He pushed to his feet to storm off but I grabbed his wrist and tugged. He was not quite up and not quite stable, so he sat back down hard.
“Am I not flattering you enough?” I was, as the poets said, incandescent with fury, or would have been, if I had not been sitting next to an angry cold mage. “Are you even listening to me?”
An explosion like a fusillade of gunfire shook every building in the compound. Vai leaped to his feet. I ran after him as he cut through an archway in the back of the courtyard and into a cobblestoned side yard that ran alongside a warehouse with shattered windows. At first I thought the explosion had blown them out, but I had heard no breaking glass. Although what glass remained in the windows had jagged edges, none littered the ground; it was cleanly swept. Then my mouth went dry, for I saw flames inside the building and heard whistling in tones of the greatest agitation.
Vai flung open a door and plunged in, undoing the top five buttons of the jacket as if he meant to strip off the fine garment before it could be ruined by smoke and ash. The tang of burning made my eyes water. A line of flames hissed down the center of the open space. Smoke billowed from a tabletop. A troll was bent over the table poking at something and apparently oblivious to the fire burning an arm’s length from the hem of its sober gray-and-black dash jacket and the tip of its thick tail. A second troll emerged from a cloud of ashy soot with a glass tube pinned in its talons. Seeing me and Vai, it whistled what sounded like mellifluous birdsong.
Then, with a jolting flash of teeth, it spoke. “No, not toward us. Away.”

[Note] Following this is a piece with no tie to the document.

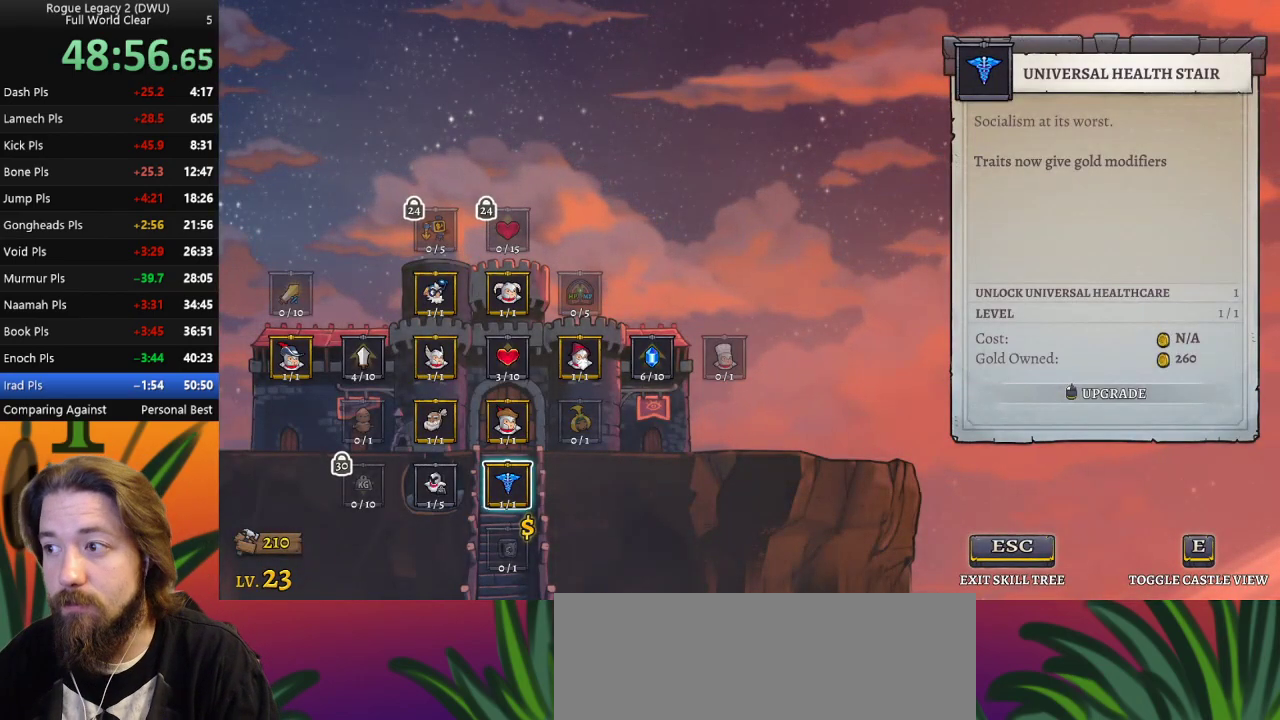
Gameplay with keyboard; each line is a JSON object with the keys held at the frame after it. "events" lists presses ("down") and releases ("up") of "a", "c", "d", "down", "left", "right", "s", "up", "x" and "z" between this image and that frame as [ms after this image, input, new state], when the widget could be followed in between. No other keys are recorded. Mouse input is not recorded.
{"keys": ["right"], "events": [[283, "right", "down"]]}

Vai jerked a chain from beneath his jacket and ran to the table. I spotted a line of buckets at the wall, some filled with dust and others with water. I grabbed one with water and placed myself at the far end of the line of fire, swinging the bucket back to get the best spray.
Vai had turned at the opposite end of the line of flames, holding a ring within the circle of his thumb and forefinger. The two trolls were bent over the table. Gaius Sanogo and the professora appeared at the door.
Vai shouted, “Cat, no!”
The professora cried, “Not water!”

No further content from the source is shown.